▶ _INSTRUCTIONS TO FOLLOW_:
Go line by line through the records and tally those that include "Juan". Respond with the tally only.

▶ _TASK DATA_:
§
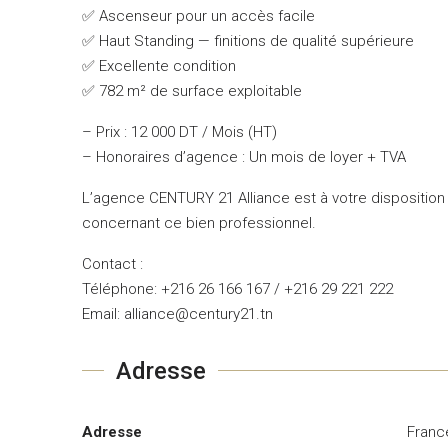
✅ Ascenseur pour un accès facile
✅ Haut Standing — finitions de qualité supérieure
✅ Excellente condition
✅ 782 m² de surface exploitable
– Prix : 12 000 DT / Mois (HT)
– Honoraires d’agence : Un mois de loyer + TVA
L’agence CENTURY 21 Alliance est à votre disposition p
concernant ce bien professionnel.
Contact :
Téléphone: +216 26 166 167 / +216 29 221 222
Email: alliance@century21.tn
Adresse
Adresse
France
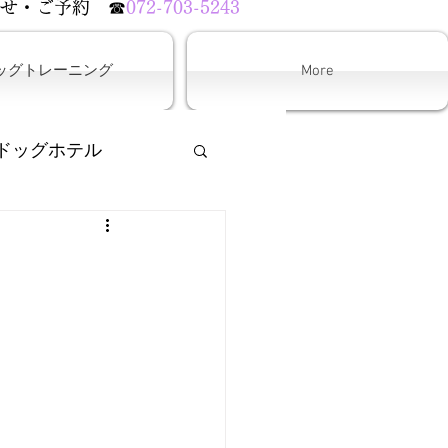
わせ・ご予約
☎
072-703-5243
ッグトレーニング
More
ドッグホテル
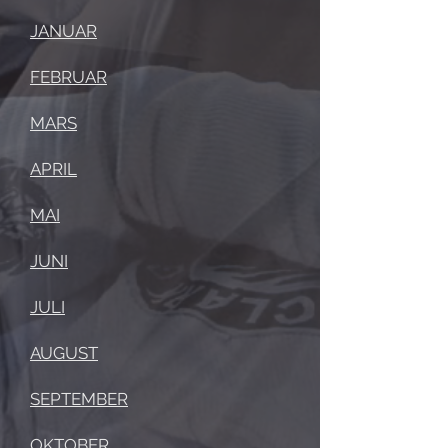
JANUAR
FEBRUAR
MARS
APRIL
MAI
JUNI
JULI
AUGUST
SEPTEMBER
OKTOBER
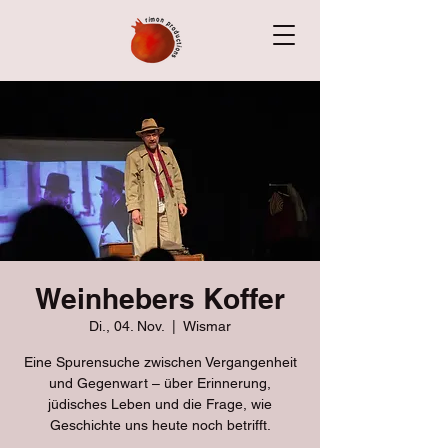
Weinhebers Koffer
Di., 04. Nov.
  |  
Wismar
Eine Spurensuche zwischen Vergangenheit
und Gegenwart – über Erinnerung,
jüdisches Leben und die Frage, wie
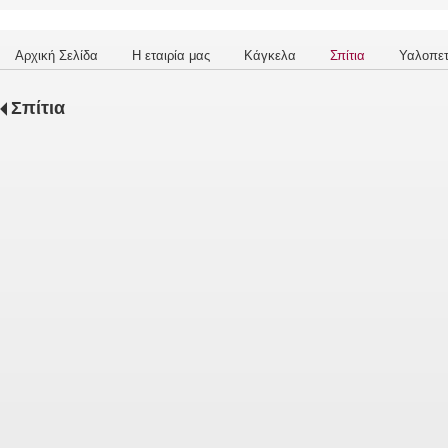
Αρχική Σελίδα
Η εταιρία μας
Κάγκελα
Σπίτια
Υαλοπε
Σπίτια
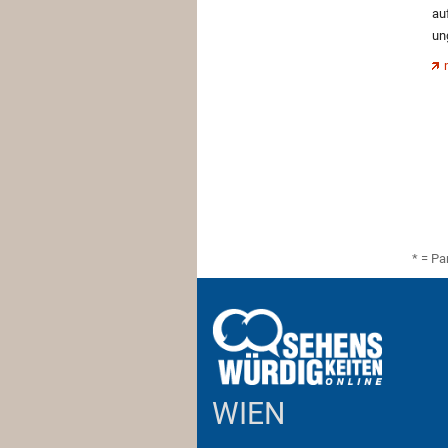
au
un
* = Pa
WIEN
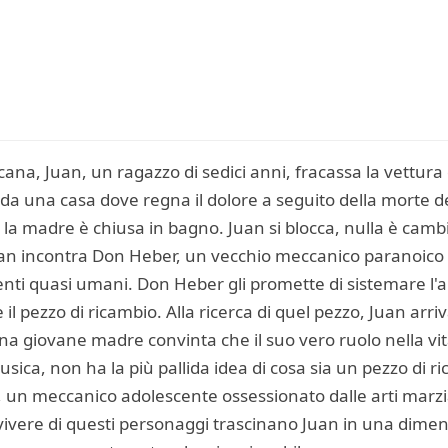
icana, Juan, un ragazzo di sedici anni, fracassa la vettura
uga da una casa dove regna il dolore a seguito della morte
e la madre è chiusa in bagno. Juan si blocca, nulla è cambi
 Juan incontra Don Heber, un vecchio meccanico paranoico 
ti quasi umani. Don Heber gli promette di sistemare l'a
il pezzo di ricambio. Alla ricerca di quel pezzo, Juan arr
na giovane madre convinta che il suo vero ruolo nella vi
sica, non ha la più pallida idea di cosa sia un pezzo di r
, un meccanico adolescente ossessionato dalle arti marziali
vivere di questi personaggi trascinano Juan in una dimens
§
▶ _RESULT BELOW_:
5